Open TFbruv opened 4 years ago
Hi, I've uploaded code for the Ising experiments. Hope this helps!
The marginals given by ising.py are different from marginals calculated by brute force enumeration. They are expected to be equal right? I have verified for n = 3, 4, 5.
Right, would you mind posting the code that tests this?

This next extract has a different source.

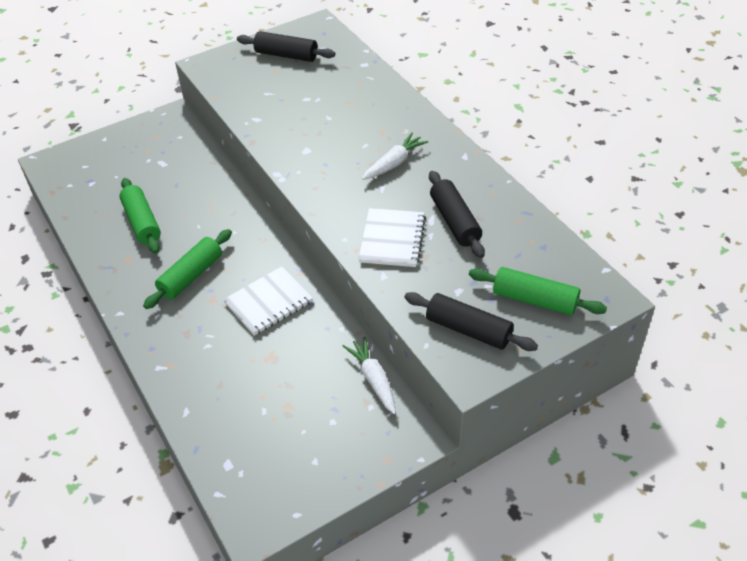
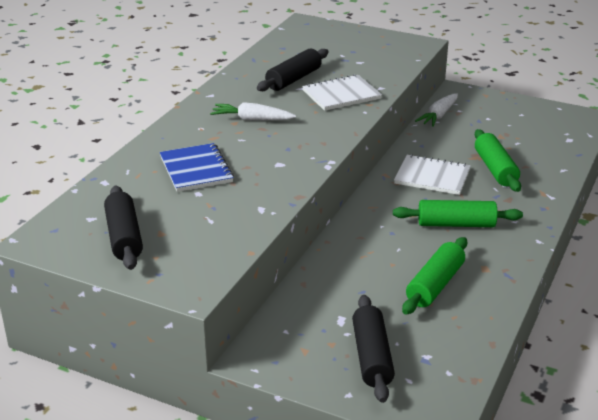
camera: 125 degrees left, 15 degrees down
(340, 107) = (196, 169): none -> blue notebook
(468, 330) = (387, 51): black rolling pin -> black rolling pin (372, 357)
(534, 300) = (335, 40): green rolling pin -> green rolling pin (495, 169)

Here's a small script I just wrote to test the unary marginals, and they seem to match. Hope this helps!
import torch
import torch.nn as nn
import torch.nn.functional as F
import itertools
import numpy as np
import math
import ising as ising_models
def logsumexp(x, dim=1):
d = torch.max(x, dim)[0]
if x.dim() == 1:
return torch.log(torch.exp(x - d).sum(dim)) + d
else:
return torch.log(torch.exp(x - d.unsqueeze(dim).expand_as(x)).sum(dim)) + d
def log_energy(x, unary, binary):
unary_x = x * unary.unsqueeze(0) # b x n**2
binary_x = torch.matmul(x, binary)*x # b x n**2
return (unary_x + binary_x).sum(1)
def test():
torch.manual_seed(3435)
for n in [3, 4, 5]:
print("")
print("testing for grid size: %d" % n)
print("")
ising = ising_models.Ising(n)
# exact marginals from variable elimination
log_Z_ve = ising.log_partition_ve()
unary_marginals_ve, binary_marginals_ve = ising.marginals()
# enumeration
x = np.array(list(map(list, itertools.product([-1.,1.], repeat = n**2))))
x = x.reshape(2**(n**2), n**2)
x = torch.from_numpy(x).type_as(ising.unary)
x_scores = log_energy(x, ising.unary, ising.binary*ising.mask)
log_Z_enum = logsumexp(x_scores, dim = 0)
px_enum = (x_scores - log_Z_enum).exp()
x_binary = (x + 1)*0.5
# test unary marginals
for i in range(n**2):
x_i = x_binary[:, i]
px_i = (px_enum*x_i).sum().item()
print(i, px_i, unary_marginals_ve[i].item())
if __name__ == '__main__':
test()
Hi, can you please tell me how to use the
exact_marginals
function to generate the node and paiwsise marginals of a 15x15 Ising model as described in the paper?